## [Work instruction]
Please copy the listing below word for word, omitting the pictures.

## [Record excerpts]
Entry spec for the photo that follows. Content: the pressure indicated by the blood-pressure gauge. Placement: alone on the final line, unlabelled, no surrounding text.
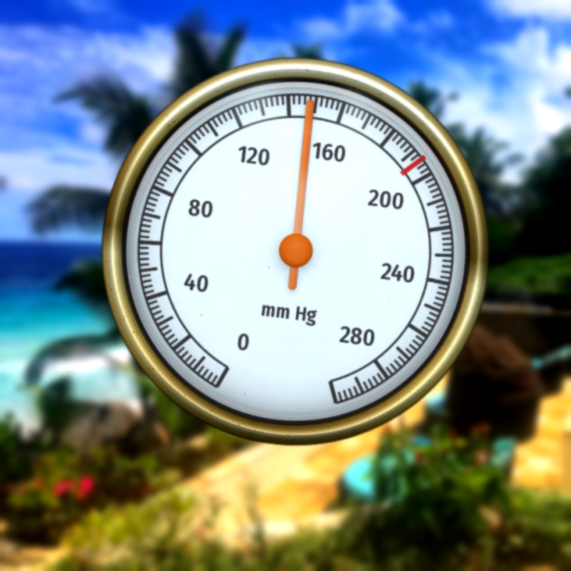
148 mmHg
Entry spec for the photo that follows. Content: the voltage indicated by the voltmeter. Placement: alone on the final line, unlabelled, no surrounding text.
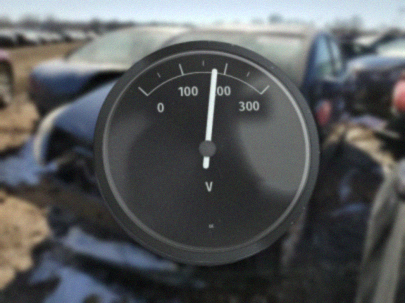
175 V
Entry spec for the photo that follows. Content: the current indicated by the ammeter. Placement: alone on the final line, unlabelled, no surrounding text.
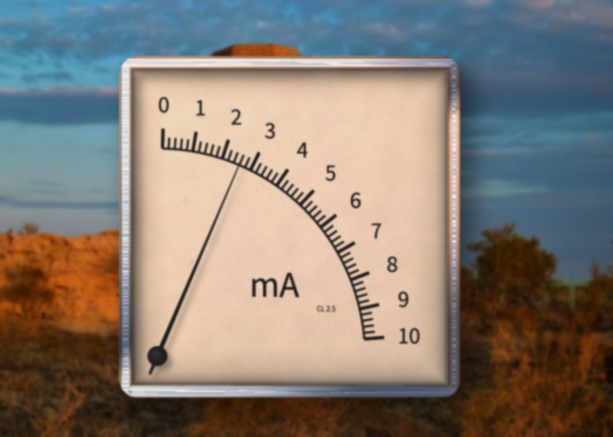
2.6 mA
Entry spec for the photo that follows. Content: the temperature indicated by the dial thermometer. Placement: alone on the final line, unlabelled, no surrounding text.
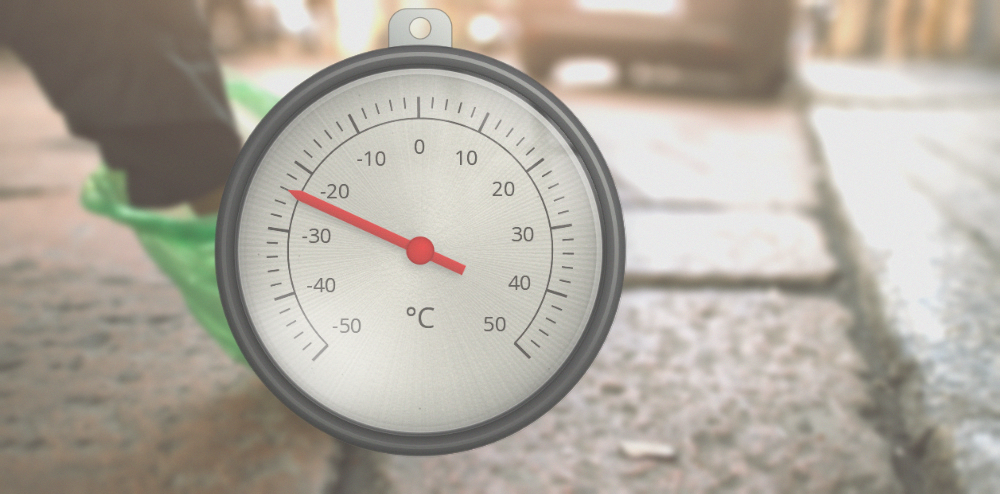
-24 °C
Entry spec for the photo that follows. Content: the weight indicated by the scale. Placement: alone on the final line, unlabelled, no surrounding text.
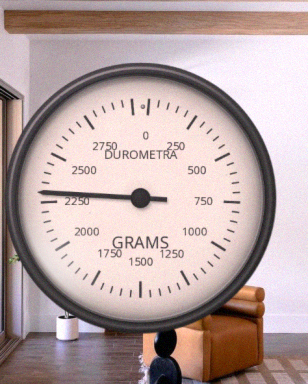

## [Your solution]
Entry spec for the photo that follows. Content: the pressure indicated by the blood-pressure gauge. Placement: alone on the final line, unlabelled, no surrounding text.
148 mmHg
Entry spec for the photo that follows. Content: the voltage indicated by the voltmeter. Placement: alone on the final line, unlabelled, no surrounding text.
175 V
Entry spec for the photo that follows. Content: the current indicated by the ammeter. Placement: alone on the final line, unlabelled, no surrounding text.
2.6 mA
Entry spec for the photo that follows. Content: the temperature indicated by the dial thermometer. Placement: alone on the final line, unlabelled, no surrounding text.
-24 °C
Entry spec for the photo that follows. Content: the weight indicated by the scale. Placement: alone on the final line, unlabelled, no surrounding text.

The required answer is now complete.